Après plusieurs rencontres avec les autorités et trois courriers – dont deux adressés en recommandé dans lesquels les policiers font part de leurs revendications (lire ci-contre) –, ils ont reçu comme réponse qu’ils devaient négocier avec leur commandant. «Or pour nous, c’est à notre employeur de régler ces questions», reprend Pascal Nidegger. Quoi qu’il en soit, la porte ne semble pas totalement fermée, ainsi que l’affirme la municipale Valérie Jaggi: «Nous ne faisons pas du tout la sourde oreille. Il faut juste nous laisser du temps pour travailler.» (24 heures)

Créé: 11.08.2017, 20h53

«Pas plus qu’ailleurs, mais la même chose»

Que demandent les hommes et femmes de Police Nord Vaudois (PNV)? «On veut du respect, de l’équité et de la justice. Pas plus qu’ailleurs, mais la même chose», martèle le sergent-major Pascal Nidegger, président de la section locale de la Fédération suisse des fonctionnaires de police (FSFP). Les disparités sont en effet importantes. Aussi bien avec la police cantonale qu’avec les autres corps communaux ou intercommunaux, ce qui rend difficile les engagements. Au niveau salarial par exemple, la PNV n’est certes jamais en queue de peloton, mais son barème ne lui permet pas d’occuper mieux que l’antépénultième rang de ce classement. Ainsi, le salaire mensuel brut d’un aspirant varie de 3996 fr. à 4600 fr., suivant son lieu d’incorporation. Soit un écart de 604 fr. A Yverdon, il est de 600 fr., la PNV se situant à l’avant-dernière place. Les écarts se creusent au fur et à mesure que les grades augmentent jusqu’à un distinguo de 2999 fr. (2704 fr. pour Yverdon) entre le chef d’unité le moins bien et le mieux payé.

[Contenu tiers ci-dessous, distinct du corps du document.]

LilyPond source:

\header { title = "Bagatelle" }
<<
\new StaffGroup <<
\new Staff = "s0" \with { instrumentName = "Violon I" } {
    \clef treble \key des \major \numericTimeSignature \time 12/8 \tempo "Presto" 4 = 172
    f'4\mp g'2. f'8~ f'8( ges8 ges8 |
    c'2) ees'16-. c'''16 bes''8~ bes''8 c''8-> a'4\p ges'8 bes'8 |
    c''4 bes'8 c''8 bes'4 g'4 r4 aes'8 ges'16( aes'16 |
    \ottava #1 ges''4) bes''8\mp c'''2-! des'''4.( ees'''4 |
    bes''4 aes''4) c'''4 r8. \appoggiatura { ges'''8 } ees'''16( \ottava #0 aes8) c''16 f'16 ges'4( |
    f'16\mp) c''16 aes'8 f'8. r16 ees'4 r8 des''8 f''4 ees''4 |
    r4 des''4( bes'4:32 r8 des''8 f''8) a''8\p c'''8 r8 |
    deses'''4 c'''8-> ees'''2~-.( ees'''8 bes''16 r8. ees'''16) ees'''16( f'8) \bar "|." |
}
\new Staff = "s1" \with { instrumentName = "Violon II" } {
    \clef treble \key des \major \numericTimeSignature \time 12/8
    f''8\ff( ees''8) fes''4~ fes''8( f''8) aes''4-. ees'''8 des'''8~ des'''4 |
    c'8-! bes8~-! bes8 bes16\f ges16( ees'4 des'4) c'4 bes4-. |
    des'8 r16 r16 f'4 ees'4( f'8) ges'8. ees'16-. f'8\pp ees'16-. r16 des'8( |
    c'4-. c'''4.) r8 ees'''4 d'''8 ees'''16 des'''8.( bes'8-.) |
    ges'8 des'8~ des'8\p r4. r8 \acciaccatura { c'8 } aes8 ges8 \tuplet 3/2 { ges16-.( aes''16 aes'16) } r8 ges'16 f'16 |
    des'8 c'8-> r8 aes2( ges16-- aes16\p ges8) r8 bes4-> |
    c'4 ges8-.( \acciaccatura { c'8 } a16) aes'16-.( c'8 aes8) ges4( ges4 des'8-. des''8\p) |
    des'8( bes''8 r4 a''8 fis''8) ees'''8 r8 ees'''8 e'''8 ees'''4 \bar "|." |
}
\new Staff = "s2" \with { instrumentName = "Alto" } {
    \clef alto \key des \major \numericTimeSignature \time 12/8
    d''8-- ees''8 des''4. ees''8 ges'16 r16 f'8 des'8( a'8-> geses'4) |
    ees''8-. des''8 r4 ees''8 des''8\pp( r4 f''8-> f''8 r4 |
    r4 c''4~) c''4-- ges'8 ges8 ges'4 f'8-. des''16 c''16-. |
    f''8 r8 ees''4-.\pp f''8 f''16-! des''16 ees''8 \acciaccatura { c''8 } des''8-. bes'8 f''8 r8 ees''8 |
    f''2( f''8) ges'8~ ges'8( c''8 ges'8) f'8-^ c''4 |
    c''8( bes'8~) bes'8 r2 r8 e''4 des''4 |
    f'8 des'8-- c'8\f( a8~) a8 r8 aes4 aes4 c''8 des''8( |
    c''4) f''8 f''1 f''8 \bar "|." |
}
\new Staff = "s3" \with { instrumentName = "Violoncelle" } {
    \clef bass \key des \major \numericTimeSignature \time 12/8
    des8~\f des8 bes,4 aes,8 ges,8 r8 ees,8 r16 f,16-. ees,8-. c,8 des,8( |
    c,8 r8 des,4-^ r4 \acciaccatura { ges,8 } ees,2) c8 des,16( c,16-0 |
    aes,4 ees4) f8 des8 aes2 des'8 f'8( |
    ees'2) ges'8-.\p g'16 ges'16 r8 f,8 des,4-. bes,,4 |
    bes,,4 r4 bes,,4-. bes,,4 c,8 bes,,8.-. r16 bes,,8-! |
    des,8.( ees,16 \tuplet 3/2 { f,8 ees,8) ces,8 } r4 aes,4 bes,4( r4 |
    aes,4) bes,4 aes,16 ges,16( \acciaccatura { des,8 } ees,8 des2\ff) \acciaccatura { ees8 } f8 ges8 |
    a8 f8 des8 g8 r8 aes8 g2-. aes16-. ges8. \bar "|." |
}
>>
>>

Les demandes de la PNV ne portent pas que sur les salaires. Compte tenu de la pénibilité de leur tâche, les policiers aimeraient une indemnité de fonction plus importante et que leurs heures de nuit (de 22 h à 6 h) soient comptabilisées à 120%. Ils souhaitent aussi que les semaines de vacances passent de quatre à cinq (de cinq à six à partir de 45 ans) et qu’ils puissent effectuer une heure de sport par semaine sur leur temps de travail.

Adressées à la Municipalité d’Yverdon en mars, répétées en juin, ces demandes étaient assorties d’une mise en application au 1er juillet dernier. «Encore une fois, nous comprenons leurs requêtes, mais il faut être conscient que l’on ne peut pas engager l’argent de la collectivité comme ça et qu’on ne peut pas modifier un budget du jour au lendemain. Tout au mieux, des changements pourraient intervenir au 1er janvier 2018», répond la municipale Valérie Jaggi.